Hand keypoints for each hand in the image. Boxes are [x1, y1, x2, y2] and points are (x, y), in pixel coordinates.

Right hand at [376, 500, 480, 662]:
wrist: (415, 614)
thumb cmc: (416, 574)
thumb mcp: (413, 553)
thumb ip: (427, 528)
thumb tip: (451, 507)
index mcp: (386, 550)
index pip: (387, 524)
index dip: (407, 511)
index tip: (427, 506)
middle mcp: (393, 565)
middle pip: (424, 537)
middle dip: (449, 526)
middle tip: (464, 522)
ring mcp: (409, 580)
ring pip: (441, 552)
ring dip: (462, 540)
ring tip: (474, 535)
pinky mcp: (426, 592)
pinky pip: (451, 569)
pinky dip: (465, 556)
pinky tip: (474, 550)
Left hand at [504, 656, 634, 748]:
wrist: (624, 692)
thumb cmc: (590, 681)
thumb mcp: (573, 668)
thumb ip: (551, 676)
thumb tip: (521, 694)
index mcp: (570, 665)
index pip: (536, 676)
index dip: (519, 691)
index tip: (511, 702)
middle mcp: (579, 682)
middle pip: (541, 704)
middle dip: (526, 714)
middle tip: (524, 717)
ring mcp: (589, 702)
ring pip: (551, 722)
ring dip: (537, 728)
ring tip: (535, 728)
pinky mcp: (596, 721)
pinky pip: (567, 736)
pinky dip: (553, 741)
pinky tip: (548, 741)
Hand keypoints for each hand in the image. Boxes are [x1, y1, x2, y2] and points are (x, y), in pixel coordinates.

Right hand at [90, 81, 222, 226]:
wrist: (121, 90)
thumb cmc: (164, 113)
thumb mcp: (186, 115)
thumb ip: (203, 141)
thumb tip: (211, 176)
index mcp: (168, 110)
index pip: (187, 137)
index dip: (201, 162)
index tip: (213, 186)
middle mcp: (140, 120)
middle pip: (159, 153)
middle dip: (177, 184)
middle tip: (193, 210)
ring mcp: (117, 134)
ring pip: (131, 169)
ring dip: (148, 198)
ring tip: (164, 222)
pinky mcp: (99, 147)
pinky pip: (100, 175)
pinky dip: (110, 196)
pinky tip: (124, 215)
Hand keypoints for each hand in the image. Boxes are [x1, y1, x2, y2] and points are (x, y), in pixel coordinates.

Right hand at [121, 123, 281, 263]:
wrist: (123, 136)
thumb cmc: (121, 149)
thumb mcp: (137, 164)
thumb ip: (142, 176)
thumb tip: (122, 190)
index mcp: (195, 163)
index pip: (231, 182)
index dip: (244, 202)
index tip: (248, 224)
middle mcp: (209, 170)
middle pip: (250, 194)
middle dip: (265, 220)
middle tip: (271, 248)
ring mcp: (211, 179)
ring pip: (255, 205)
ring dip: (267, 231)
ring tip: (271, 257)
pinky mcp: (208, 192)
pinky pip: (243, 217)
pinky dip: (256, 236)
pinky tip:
•••••
Try it.
Please restate the records in full, word for word.

Result of the exercise.
Hand keypoints for each hand in the image. Boxes are [x1, y1, x2, y2] and points are (x, y), in pixel coordinates.

Right hand at [376, 500, 480, 662]:
wrist: (415, 614)
thumb cmc: (416, 574)
thumb mcp: (413, 553)
thumb ip: (427, 528)
thumb tip: (451, 507)
index mcp: (386, 550)
index pip: (387, 524)
index dip: (407, 511)
index tip: (427, 506)
middle mcp: (393, 565)
middle pip: (424, 537)
middle dip: (449, 526)
middle tip: (464, 522)
ring mcp: (409, 580)
ring pip: (441, 552)
ring dip: (462, 540)
ring tip: (474, 535)
pinky mcp: (426, 592)
pinky pip: (451, 569)
pinky dip: (465, 556)
pinky tip: (474, 550)
Left hand at [504, 656, 634, 748]:
wrist: (624, 692)
thumb cmc: (590, 681)
thumb mcp: (573, 668)
thumb ip: (551, 676)
thumb tip: (521, 694)
index mcp: (570, 665)
index pip: (536, 676)
index dip: (519, 691)
index tip: (511, 702)
middle mcp: (579, 682)
middle pip: (541, 704)
middle dip: (526, 714)
middle tip: (524, 717)
ring mcp: (589, 702)
ring pip: (551, 722)
ring dip: (537, 728)
ring tip: (535, 728)
pinky mcp: (596, 721)
pinky pip: (567, 736)
pinky dip: (553, 741)
pinky tip: (548, 741)
Hand keypoints for each hand in the image. Boxes are [x1, y1, x2, y2] and points are (x, y), in pixel coordinates.

Right hand at [90, 81, 222, 226]:
wrist: (121, 90)
thumb cmc: (164, 113)
thumb mcp: (186, 115)
thumb ip: (203, 141)
thumb tip: (211, 176)
index mcp: (168, 110)
index pip: (187, 137)
index dip: (201, 162)
index tip: (213, 186)
middle mcp: (140, 120)
middle pip: (159, 153)
middle dip: (177, 184)
middle tip: (193, 210)
ring mcp: (117, 134)
ring pip: (131, 169)
ring dip: (148, 198)
ring tip: (164, 222)
pinky mcp: (99, 147)
pinky pip: (100, 175)
pinky dip: (110, 196)
pinky tip: (124, 215)
Hand keypoints for each hand in the image. Boxes are [x1, y1, x2, y2] and points are (x, y), in pixel coordinates.

Right hand at [121, 123, 281, 263]:
wrist: (123, 136)
thumb cmc: (121, 149)
thumb mcp: (137, 164)
thumb ip: (142, 176)
thumb tip: (122, 190)
index mcp: (195, 163)
index pip: (231, 182)
index dip: (244, 202)
index tip: (248, 224)
middle mcp: (209, 170)
middle pip: (250, 194)
middle dip: (265, 220)
middle tip: (271, 248)
ring mcp: (211, 179)
ring pip: (255, 205)
ring dip: (267, 231)
ring tip: (271, 257)
pinky mcp: (208, 192)
pinky pip: (243, 217)
pinky dip: (256, 236)
pinky tip:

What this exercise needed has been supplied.